**Prompt 1:** From the page on the series Dahej Daasi, copy word for word the passage that begins with the words "Dahej Daasi is" and ends with "second generation leads.".

**Page excerpt:**
# # #

- Genre: Drama Social issue
- Based on: Dowry
- Story by: Shashwat Rai Dialogues Pramendar Shekhawat
- Directed by: Mithesh Chithaliya
- Starring: Jahnavi Soni Rajat Verma Sayantani Ghosh Raghav Thakur
- Country of origin: India
- Original languages: Hindi Rajastani
- No. of seasons: 2
- No. of episodes: 311

Production
- Executive producers: Rivindra Gautham Raghuveer Shekhawat
- Producer: Anju Rivindra
- Cinematography: Rajan Singh
- Editors: Janak Chauhan Surya Singh Pradeep Singh
- Camera setup: Multi-camera
- Running time: 25-26 minutes
- Production company: Mustang Films

Original release
- Network: Nazara
- Release: 12 February 2024 – 11 April 2025

= Dahej Daasi =

Indian drama television series

Dahej Daasi is an Indian Hindi social drama television series produced by Mustang Films, which premiered on 12 February 2024 on Nazara. It formerly starred Sayantani Ghosh as Vindhya Devi, Jahnavi Soni as Chunri and Rajat Verma as Jay as the first generation leads. From February 2025, it starred Jhanvi Soni as Jhumki and Raghav Thakur as Arjun as the second generation leads.

==Plot==
This story revolves around a girl named Chunri, who accompanies the bride as a maid as part of the bride's dowry.

# # #

**Provided records:**
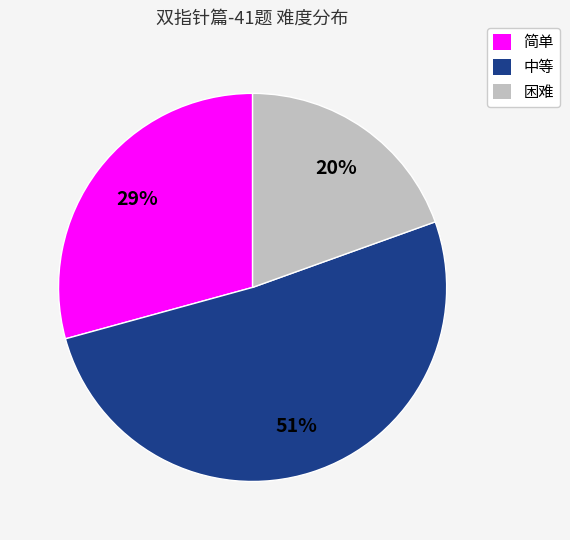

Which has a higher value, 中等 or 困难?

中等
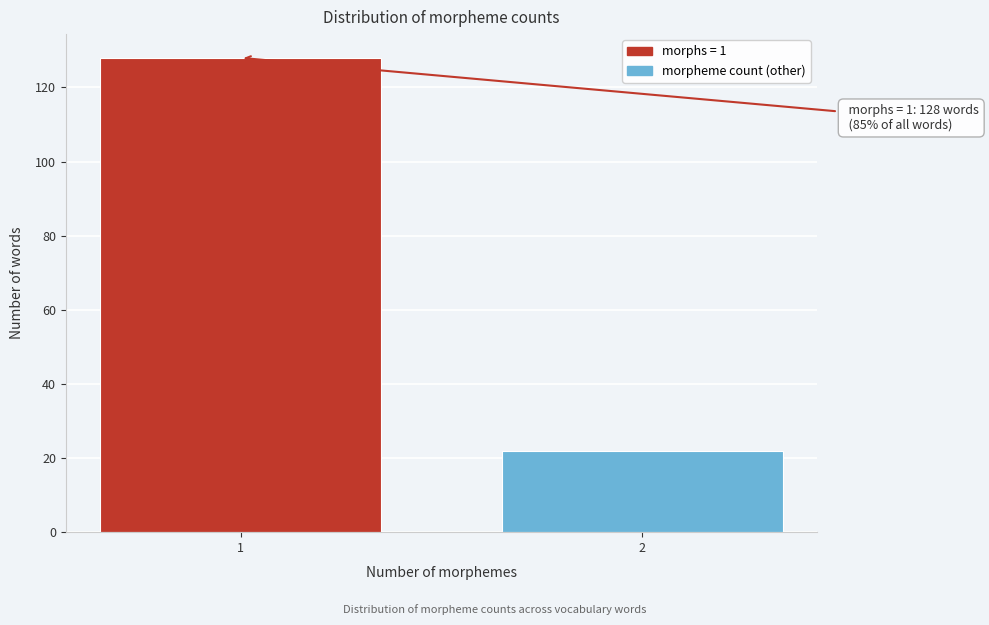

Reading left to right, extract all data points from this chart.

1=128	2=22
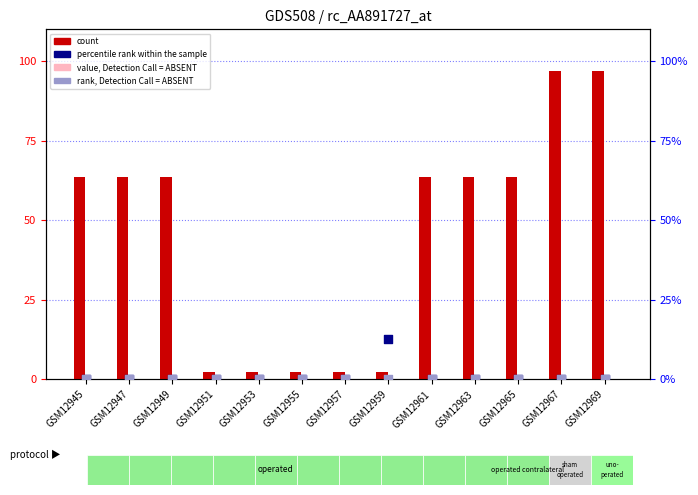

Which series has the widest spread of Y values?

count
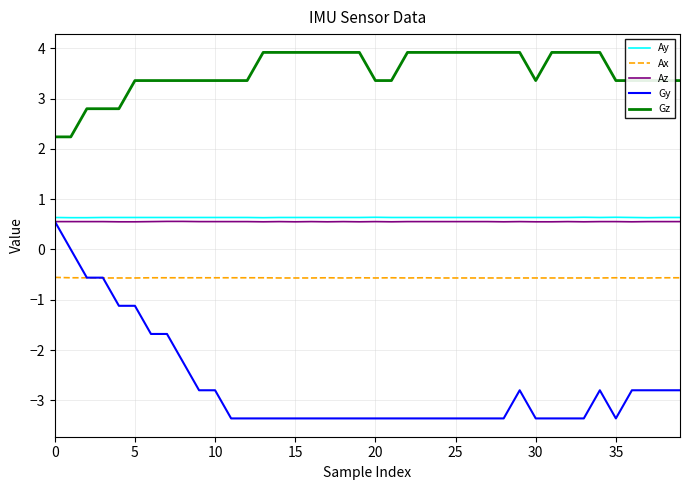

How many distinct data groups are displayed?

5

# # #

**Prompt 2:** Reproduce all of the records in Block 1 above exactly, line for line, omitting the pictures.

**Written response 1:**
Dahej Daasi is an Indian Hindi social drama television series produced by Mustang Films, which premiered on 12 February 2024 on Nazara. It formerly starred Sayantani Ghosh as Vindhya Devi, Jahnavi Soni as Chunri and Rajat Verma as Jay as the first generation leads. From February 2025, it starred Jhanvi Soni as Jhumki and Raghav Thakur as Arjun as the second generation leads.

**Written response 2:**
Which has a higher value, 中等 or 困难?

中等

Reading left to right, extract all data points from this chart.

1=128	2=22

Which series has the widest spread of Y values?

count

How many distinct data groups are displayed?

5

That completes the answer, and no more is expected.